> _STUDY QUESTIONS_
A – Answer these questions about the forum thread, one answer per line:
(i) What result did the poster get on the second attempt?
(ii) What must web applications often have a specific format for, besides the values?
(iii) According to the final reply, g is negative only if which direction is defined as positive?
B – Reproduce the forum thread word for word from "In order to" up to and including "its absolute value.".

> _EXCERPT PROVIDED_
We have acceleration, initial velocity, and time, and the equation solves for displacement. What am I doing wrong? How should this problem be set up differently and why?
Looks good so far. What's preventing you from solving it?

Be careful with signs.
 
We're using a web application that checks the answers for us, and I got it wrong when I entered what I got. I'll try again with the same method, though. I may have messed up the signs, but I also feel like this problem takes more than just plugging into an equation.
 
A lot of times web applications have to have a specific format for both the values (including proper use of significant figures and rounding) as well as the units.
 
AVReidy said:
We're using a web application that checks the answers for us, and I got it wrong when I entered what I got. I'll try again with the same method, though. I may have messed up the signs, but I also feel like this problem takes more than just plugging into an equation.
In order to know where you went wrong, we need to know what values you plugged in and what was your result.

(Regardless of the sign convention you use in solving the problem, the answer that they want will be positive.)
 
I solved this again and got -55.309. This is not correct, and neither is its absolute value.

I'm confident in my 4th grade order of operations ability, so the problem probably lies in how I set this up. Here is what I solved:

[itex]\Delta[/itex]x = 27(7.1) + 1/2(-9.8)(7.1)2
[itex]\Delta[/itex]x = -55.309 Incorrect
 
AVReidy said:
Here is what I solved:

[itex]\Delta[/itex]x = 27(7.1) + 1/2(-9.8)(7.1)2
Since the rock is thrown downward, what must be the sign of its initial velocity?
 
Thought about that but hesitated to try it. The absolute value of the solution was correct! Thank you very much, Doc Al. I'm still getting used to watching my signs.
 
That's a sticking point for a lot of folks when they first start getting into the equations of motion. Just remember that g = -9.8m/s2 only if you define the upward direction to be positive, so in your example, since you throw it downward, the initial velocity is negative.

> _INFORMATION PROVIDED_
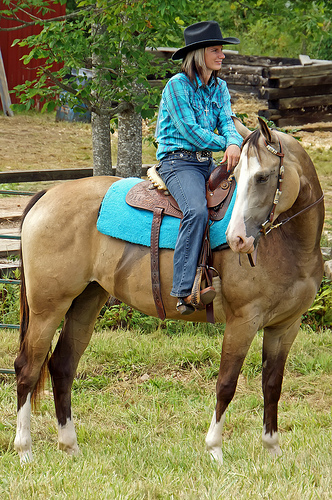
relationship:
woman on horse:
[166, 20, 229, 313] [25, 137, 318, 376]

> _RESPONSES TO THE TASKS_
A –
(i) -55.309
(ii) The units
(iii) The upward direction

B –
In order to know where you went wrong, we need to know what values you plugged in and what was your result.

(Regardless of the sign convention you use in solving the problem, the answer that they want will be positive.)
 
I solved this again and got -55.309. This is not correct, and neither is its absolute value.